Peterson’s Fifth Edition

I’ve been telling everyone who comes to pose for me to bring a book that means something to them, so I can add them to The Book Club. My model had a bit of trouble and had to reschedule, and it occurred to me that I hadn’t done my own shot for the gallery.

I putzed around a bit with some spotlighting, and I’m still not thrilled with the shot. Perhaps I’ll give it another go at some point.

Meanwhile, I had some trouble deciding what book I wanted to use. There have been many books that have meant something or been important to me at various times during my life, and the pile on the pillar here is a small sampling.

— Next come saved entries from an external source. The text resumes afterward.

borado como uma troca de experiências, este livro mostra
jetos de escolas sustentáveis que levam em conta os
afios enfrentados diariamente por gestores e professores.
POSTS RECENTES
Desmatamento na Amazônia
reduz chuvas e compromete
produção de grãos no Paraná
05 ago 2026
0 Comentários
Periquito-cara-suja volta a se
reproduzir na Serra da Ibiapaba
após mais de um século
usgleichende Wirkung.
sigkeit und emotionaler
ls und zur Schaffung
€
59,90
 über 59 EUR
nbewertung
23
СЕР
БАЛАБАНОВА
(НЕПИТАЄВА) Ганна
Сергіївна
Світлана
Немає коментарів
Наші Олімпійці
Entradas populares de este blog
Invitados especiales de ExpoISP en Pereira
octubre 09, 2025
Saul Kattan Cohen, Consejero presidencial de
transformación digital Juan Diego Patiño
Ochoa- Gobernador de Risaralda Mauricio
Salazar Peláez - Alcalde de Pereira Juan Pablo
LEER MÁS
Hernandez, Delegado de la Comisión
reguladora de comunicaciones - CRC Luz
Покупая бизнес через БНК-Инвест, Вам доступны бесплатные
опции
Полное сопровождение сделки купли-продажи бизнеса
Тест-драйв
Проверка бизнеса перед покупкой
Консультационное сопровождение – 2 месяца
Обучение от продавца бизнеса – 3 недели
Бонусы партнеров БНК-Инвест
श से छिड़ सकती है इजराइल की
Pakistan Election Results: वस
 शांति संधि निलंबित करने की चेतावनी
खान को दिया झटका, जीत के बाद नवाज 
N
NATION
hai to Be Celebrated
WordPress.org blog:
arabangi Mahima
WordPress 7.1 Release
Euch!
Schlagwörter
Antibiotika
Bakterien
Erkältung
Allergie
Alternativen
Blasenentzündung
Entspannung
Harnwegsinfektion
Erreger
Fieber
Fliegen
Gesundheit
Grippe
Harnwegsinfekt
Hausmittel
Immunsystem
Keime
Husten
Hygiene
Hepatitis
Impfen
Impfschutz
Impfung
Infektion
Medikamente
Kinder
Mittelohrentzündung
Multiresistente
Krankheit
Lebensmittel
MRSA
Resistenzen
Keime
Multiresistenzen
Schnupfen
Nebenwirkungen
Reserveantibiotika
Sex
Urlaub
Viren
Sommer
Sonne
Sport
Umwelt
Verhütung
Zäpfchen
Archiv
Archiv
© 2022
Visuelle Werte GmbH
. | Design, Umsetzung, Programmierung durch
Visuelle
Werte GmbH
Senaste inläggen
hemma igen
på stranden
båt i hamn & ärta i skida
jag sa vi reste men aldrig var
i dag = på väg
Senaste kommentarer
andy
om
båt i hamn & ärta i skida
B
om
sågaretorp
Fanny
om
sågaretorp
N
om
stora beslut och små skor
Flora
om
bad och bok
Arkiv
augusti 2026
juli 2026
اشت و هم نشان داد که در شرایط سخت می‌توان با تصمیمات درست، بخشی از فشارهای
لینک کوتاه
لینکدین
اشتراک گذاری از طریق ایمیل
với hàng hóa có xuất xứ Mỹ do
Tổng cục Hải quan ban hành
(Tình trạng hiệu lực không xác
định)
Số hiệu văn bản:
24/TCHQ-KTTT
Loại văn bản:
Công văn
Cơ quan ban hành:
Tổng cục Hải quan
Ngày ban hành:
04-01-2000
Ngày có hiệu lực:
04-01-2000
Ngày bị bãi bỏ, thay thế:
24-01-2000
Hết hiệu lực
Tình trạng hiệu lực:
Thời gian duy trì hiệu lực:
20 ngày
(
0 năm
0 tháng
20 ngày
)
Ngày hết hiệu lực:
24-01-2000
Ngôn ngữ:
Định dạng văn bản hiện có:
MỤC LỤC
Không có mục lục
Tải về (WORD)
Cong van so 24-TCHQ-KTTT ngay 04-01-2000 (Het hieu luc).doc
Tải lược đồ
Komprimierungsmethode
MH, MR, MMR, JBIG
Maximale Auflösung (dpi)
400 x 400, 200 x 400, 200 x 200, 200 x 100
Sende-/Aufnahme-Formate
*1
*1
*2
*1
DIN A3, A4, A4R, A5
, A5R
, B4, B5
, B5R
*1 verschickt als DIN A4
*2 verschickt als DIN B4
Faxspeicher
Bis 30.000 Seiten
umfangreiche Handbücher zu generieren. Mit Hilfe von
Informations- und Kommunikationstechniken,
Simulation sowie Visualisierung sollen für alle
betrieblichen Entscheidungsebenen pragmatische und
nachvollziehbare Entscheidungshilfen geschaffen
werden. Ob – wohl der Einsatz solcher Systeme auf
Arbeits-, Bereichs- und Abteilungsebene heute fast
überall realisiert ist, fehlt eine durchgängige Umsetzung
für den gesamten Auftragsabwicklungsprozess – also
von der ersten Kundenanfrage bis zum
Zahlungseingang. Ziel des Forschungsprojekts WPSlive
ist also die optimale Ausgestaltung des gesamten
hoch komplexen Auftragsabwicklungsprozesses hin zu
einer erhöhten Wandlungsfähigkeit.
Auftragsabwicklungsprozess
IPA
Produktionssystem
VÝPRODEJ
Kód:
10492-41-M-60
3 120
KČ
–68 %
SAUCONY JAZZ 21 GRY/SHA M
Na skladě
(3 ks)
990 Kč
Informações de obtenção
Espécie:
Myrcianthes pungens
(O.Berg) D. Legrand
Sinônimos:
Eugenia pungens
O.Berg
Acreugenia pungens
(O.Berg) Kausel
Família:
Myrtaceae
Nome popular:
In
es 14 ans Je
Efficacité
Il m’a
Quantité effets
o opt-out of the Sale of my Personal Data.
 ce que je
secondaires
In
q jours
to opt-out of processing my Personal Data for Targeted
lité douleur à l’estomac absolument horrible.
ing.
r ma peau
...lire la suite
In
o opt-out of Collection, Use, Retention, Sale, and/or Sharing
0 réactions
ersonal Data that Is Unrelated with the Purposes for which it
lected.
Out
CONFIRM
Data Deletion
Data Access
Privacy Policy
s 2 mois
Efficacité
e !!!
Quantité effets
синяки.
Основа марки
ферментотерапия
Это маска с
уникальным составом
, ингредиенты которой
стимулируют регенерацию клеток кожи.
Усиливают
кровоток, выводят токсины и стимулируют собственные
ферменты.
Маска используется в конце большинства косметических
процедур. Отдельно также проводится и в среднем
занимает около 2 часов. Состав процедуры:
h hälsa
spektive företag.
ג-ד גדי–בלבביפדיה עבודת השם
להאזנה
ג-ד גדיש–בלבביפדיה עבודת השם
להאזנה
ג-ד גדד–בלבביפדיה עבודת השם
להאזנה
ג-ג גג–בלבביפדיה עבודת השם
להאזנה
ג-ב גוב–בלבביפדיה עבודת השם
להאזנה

But the Peterson’s Field Guide to the Birds of Eastern and Central North America (Fifth Edition) is a special book among special books to me.

Way back in 2009 (I know, back in the olden times) I picked up my first real camera for the purpose of taking pictures of my daughter’s high school graduation. It was the very bottom of the line of Canon DSLRs, the Rebel XS, and I got a cheap 300mm lens for it. I carried it everywhere for several weeks, practicing, shooting everything I could to prepare for the graduation. I was finishing up my first year of college at the local community college at the time, and in between classes I’d stick it in the face of anyone who’d hold still. I shot the architecture. I shot the plants. I shot classmates and friends and instructors and strangers.

I was a Biology and Biology Education major, but at the time wasn’t sure what field of biology most interested me. Primate sexuality was at the top of my list, but just below that were birds. My Biology I instructor, Doc, was an Ornithologist who’d studied Brown Pelicans, and he was sort of nudging me in that direction. One day just after buying the camera, I noticed a bird that I didn’t recognize and took a (horrible) shot of it to identify it later. I showed the shot to Doc and asked what sort of bird it was. He reached up on his shelf, pulled down his Peterson’s, and with a grin demanded, “You tell me.”

And that’s the exact moment my love affair with bird photography was born. I’ve come a long way since that first blurry shot of a Northern Mockingbird, I think.






Red-tailed Hawk



Mute Swan


I can’t wait to get to Kiptopeke this year, for Fall migration.



To repeat the disclaimer, this is a project about re-discovery. It’s about remembering who I am, what I’m about, what I love and what I do not. Fair warning, this project will be posted here rather than at my SFW site because there will be nudity from time to time. Some of it will be of me, some not, some artistic and pretty to look at, some just raw.

I don’t intend to think of something every day and then shoot it, though I may do that sometimes, too. But sometimes I will just shoot, and then find something about myself in the frames and post about that thing, whatever it is.

All my #365SelfDiscovery posts will be filed here.